Sunday, May 22, 2011

Fight Club Fighting...





I have a terrible personal struggle with consumerist ideology. To be absolutely forthright, I hate it.

I hate the fact that those with money automatically have power. I hate the fact that the justice system is tilted toward those who can afford better and more lawyers. I hate the idea of “the bottom line is the bottom line” and how that perspective skews thinking from multi-national corporations to religious organizations to humanitarian non-profits. I hate the manipulation of the consumer, convincing them that what they want is what they need. I hate the debt culture and the destruction that it brings to so many.
Am I done?  Yes, I think that’s enough for now. 

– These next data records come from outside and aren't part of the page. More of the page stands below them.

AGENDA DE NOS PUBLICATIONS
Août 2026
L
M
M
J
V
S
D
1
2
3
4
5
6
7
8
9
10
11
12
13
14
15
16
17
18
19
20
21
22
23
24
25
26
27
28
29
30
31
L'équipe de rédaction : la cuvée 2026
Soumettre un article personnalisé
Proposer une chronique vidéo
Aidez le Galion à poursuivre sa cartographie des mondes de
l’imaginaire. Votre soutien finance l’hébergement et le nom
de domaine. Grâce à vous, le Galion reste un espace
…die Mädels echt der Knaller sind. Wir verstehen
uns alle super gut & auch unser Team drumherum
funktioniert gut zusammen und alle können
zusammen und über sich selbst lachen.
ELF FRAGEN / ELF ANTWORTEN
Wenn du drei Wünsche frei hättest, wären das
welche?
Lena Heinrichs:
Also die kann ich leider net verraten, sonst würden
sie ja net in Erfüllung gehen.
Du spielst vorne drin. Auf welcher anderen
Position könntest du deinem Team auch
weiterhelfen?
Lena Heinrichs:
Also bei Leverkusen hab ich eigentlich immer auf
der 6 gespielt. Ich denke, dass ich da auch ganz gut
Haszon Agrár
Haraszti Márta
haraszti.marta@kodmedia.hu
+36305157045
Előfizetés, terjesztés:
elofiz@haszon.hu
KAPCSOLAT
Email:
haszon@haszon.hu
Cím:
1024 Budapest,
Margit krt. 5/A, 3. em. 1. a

All of that is by way of confession, to help you understand why I appreciate Fight Club so much. Because the presupposition of the story is that consumerist society is destructive to individuals. It preaches this point as strongly as any African American pastor on a roll. It shows us this destruction in mild ways, such as the IKEA lifestyle, to a philosophical ideal, describing how consumerist society rejects reality, to more graphic ways, as post-accident service workers joke about aspects of rotting corpses.  In the end, our society reflects dehumanization, which separates us from others, from life and even from ourselves. (I recognize the irony that while the Fight Club franchise critiques consumerist society, it also is one of the big winners in the deeply consumerist publishing and film industries).

The focus of the film and the book is not that consumerist society is “bad” per se, but what we, as individuals, should do about it. This is where there are multiple paths to take in the film, multiple ideals to pursue.



First, there is the path of The Narrator (Edward Norton). This is primarily an escapist path. Norton is fed up with consumerist society and he sees the Fight Club life as an alternative existence. He no longer pursues personal comfort or rigid obedience to his employee’s demands as the corner of his existence. Instead, he leaves his apartment (not pursuing the restoration of his former existence), living in a dive, fighting on the weekends in a club designed for exuberance and safety. The climax of his path is the manipulation of his boss to grant him finances without him having to work.  At that point, his escape from consumerist life is complete and he can embrace the edgy life, the “real” life that he has longed for, without the dehumanization of modern society.

As a contrast, we have Norton’s muse, Tyler (Brad Pitt).  For Tyler, it is not enough to escape consumerist society.  Because when one escapes, there is always the possibility of returning.  And one must have some sympathy for all the sad sacks still living in the condition of a half-life, blood being drained by debt and cable television. Tyler demands that consumerist society must fall, for the sake of the individual and for all humanity. That is the second path, the path of organized anarchy.



Rather than fill you will recollections of some of the most radical scenes of the movie, and thus becoming remarkably spoiler-full, I would just like to recount the rules of Fight Club, the most well-known portion of the film.  They are:

1st RULE: You do not talk about FIGHT CLUB.
2nd RULE: You DO NOT talk about FIGHT CLUB.
3rd RULE: If someone says "stop" or goes limp, taps out the fight is over.
4th RULE: Only two guys to a fight.
5th RULE: One fight at a time.
6th RULE: No shirts, no shoes.
7th RULE: Fights will go on as long as they have to.
8th RULE: If this is your first night at FIGHT CLUB, you HAVE to fight.

If you skipped these rules, go ahead and read them again.  From the Narrator’s perspective, these rules strike the perfect balance.  They clearly are a separation from the controlled, manipulative, comfortable consumerist society. To obey these rules is to embrace danger, but not too much. Although charged with testosterone, at the same time they encourage safety. It is about separation from a society of comfort, but the changes are private, individual, safe.

But Tyler sees something completely different. He sees the core of an anarchist army.  Everyone who participates in Fight Club is learning to accept violence as a way of life. They are learning to embrace life with only limited rules, an alternative set of rules from the rest of society. This is a group of rebels.

But only rebels to society. Fight Club becomes its own rule, its own society. Some of the rules are arbitrary (“No shirts”?), and some are demanding (“you have to fight”). And the most important aspect is secrecy. From the Narrator’s perspective, secrecy is safety. From Tyler’s secrecy is freedom. It illustrates the idea that Fight Club is only a seed. From here, this training in violence, it can go any direction as long as the direction is different from where society is at.

So what should we get from the film, what is its message? Perhaps it is just a testosterone-driven fantasy with a wake up call about spiritual death.  Perhaps it is just a clarion call to drift away from a dead-end society with a warning not to go too far. Or perhaps it is saying that the natural conclusion of freedom from consumerism is anarchy. And that such anarchy must be embraced and planned.

What we get out of this film might say more about ourselves than about the film.